__Data provided__.
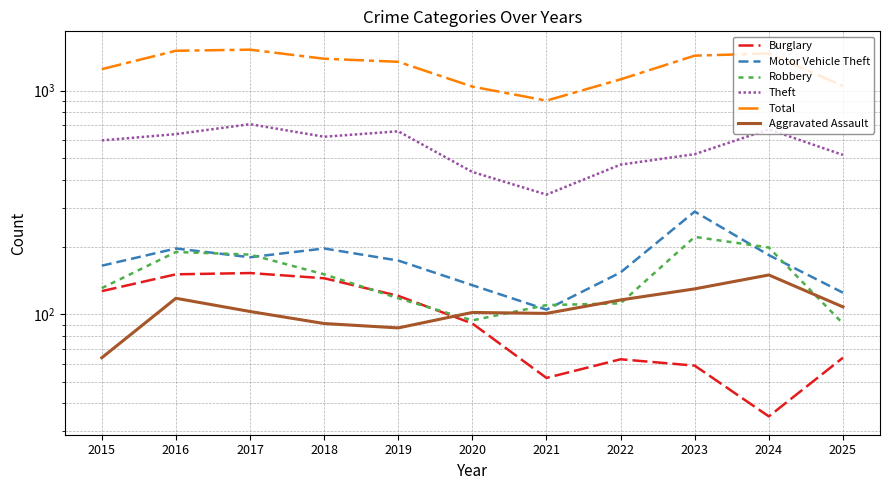

Reading left to right, transcribe all the data shown in this chart.

Burglary: 127	151	153	145	121	91	52	63	59	35	64
Motor Vehicle Theft: 165	197	180	197	174	135	105	154	288	184	125
Robbery: 131	190	185	151	118	94	110	112	222	199	91
Theft: 599	639	708	622	658	433	343	467	520	671	516
Total: 1247	1507	1524	1388	1345	1042	902	1123	1433	1465	1049
Aggravated Assault: 64	118	103	91	87	102	101	116	130	150	108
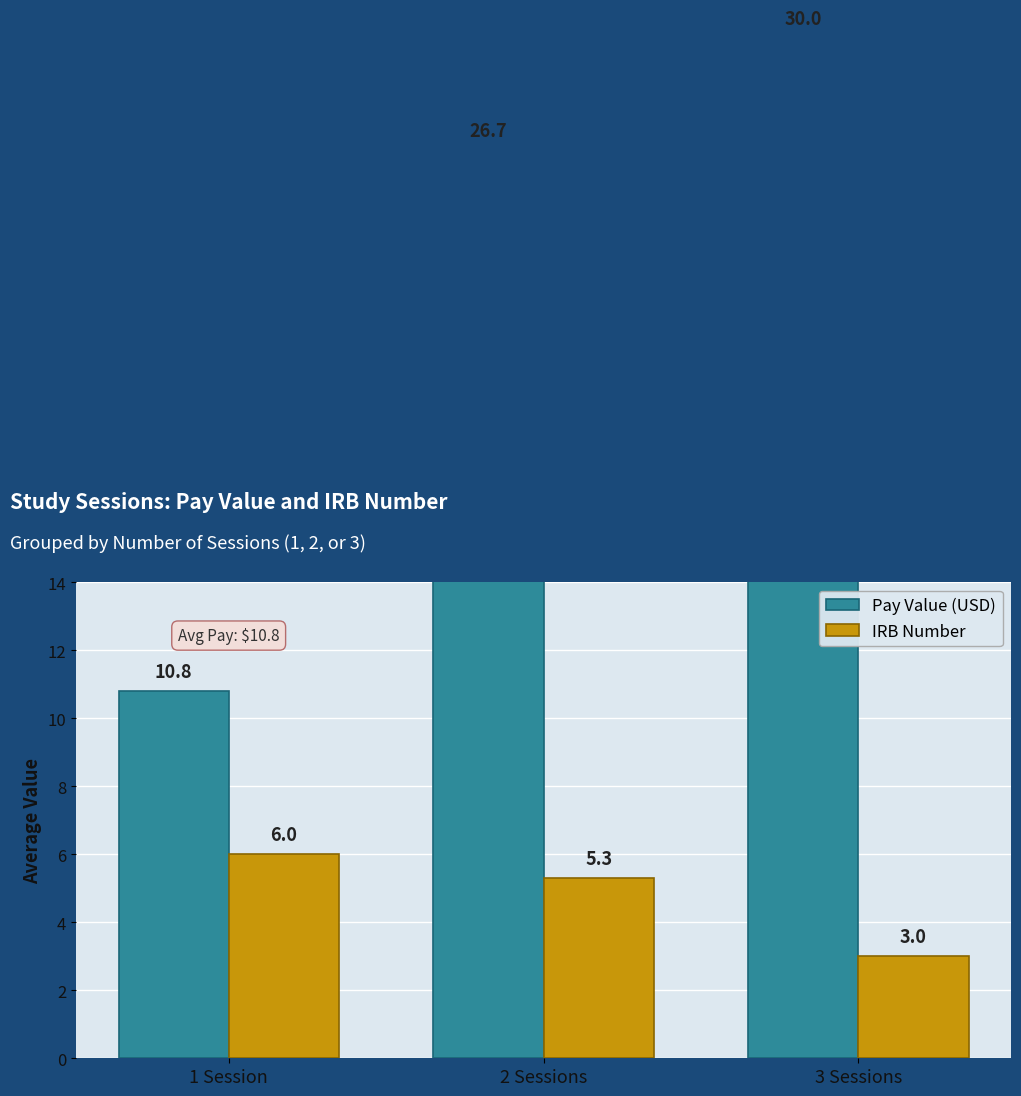

At which category is the sum across all series the highest?

3 Sessions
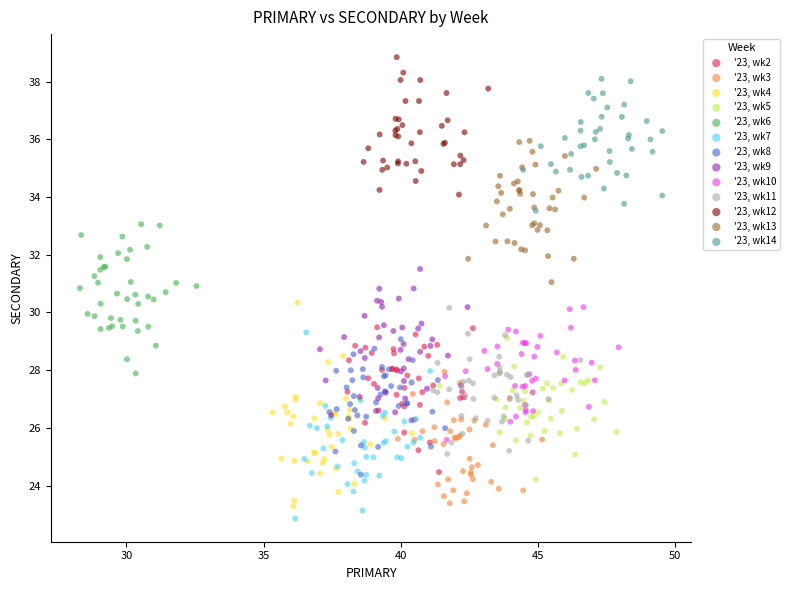

What are all the series names shown in the legend?

'23, wk2, '23, wk3, '23, wk4, '23, wk5, '23, wk6, '23, wk7, '23, wk8, '23, wk9, '23, wk10, '23, wk11, '23, wk12, '23, wk13, '23, wk14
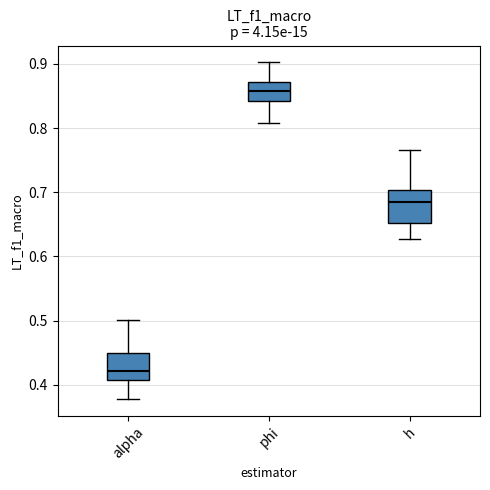

Which box is the tallest, from its lower edge to its upper edge?

h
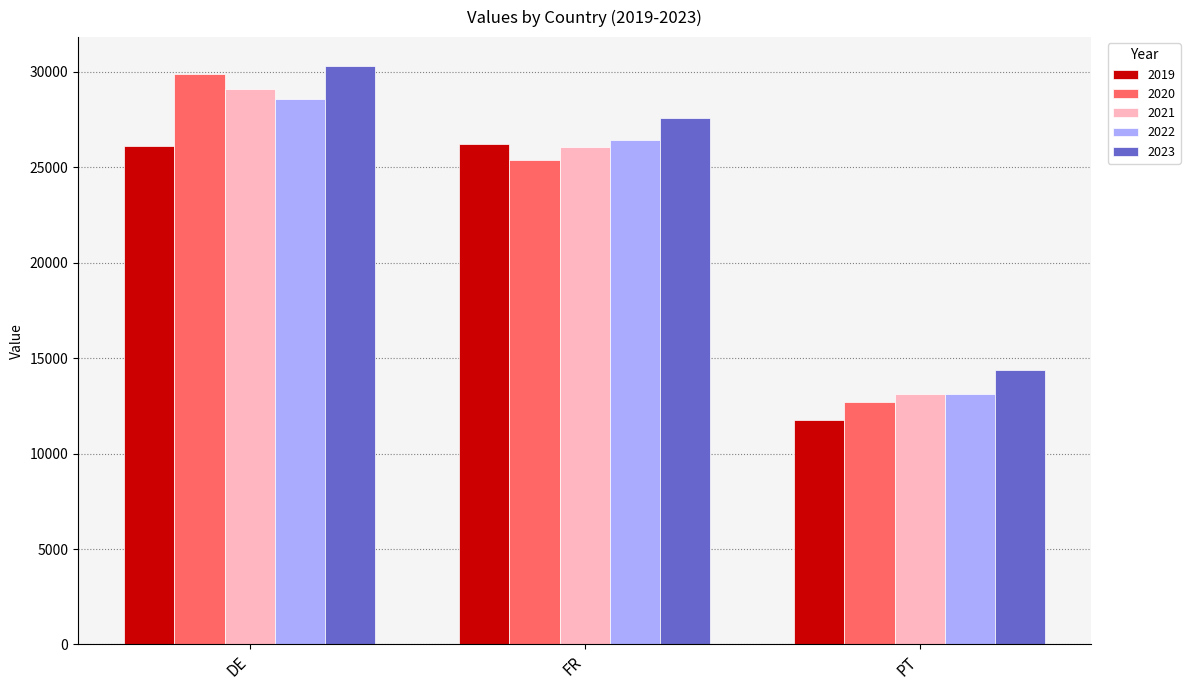

Are the bars grouped side by side (vs. stacked)?

Yes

__Request__.
Copy all of the lines above word for word, but leave the pictures out.

__Result of the exercise__.
Reading left to right, transcribe all the data shown in this chart.

Burglary: 127	151	153	145	121	91	52	63	59	35	64
Motor Vehicle Theft: 165	197	180	197	174	135	105	154	288	184	125
Robbery: 131	190	185	151	118	94	110	112	222	199	91
Theft: 599	639	708	622	658	433	343	467	520	671	516
Total: 1247	1507	1524	1388	1345	1042	902	1123	1433	1465	1049
Aggravated Assault: 64	118	103	91	87	102	101	116	130	150	108

At which category is the sum across all series the highest?

3 Sessions

What are all the series names shown in the legend?

'23, wk2, '23, wk3, '23, wk4, '23, wk5, '23, wk6, '23, wk7, '23, wk8, '23, wk9, '23, wk10, '23, wk11, '23, wk12, '23, wk13, '23, wk14

Which box is the tallest, from its lower edge to its upper edge?

h

Are the bars grouped side by side (vs. stacked)?

Yes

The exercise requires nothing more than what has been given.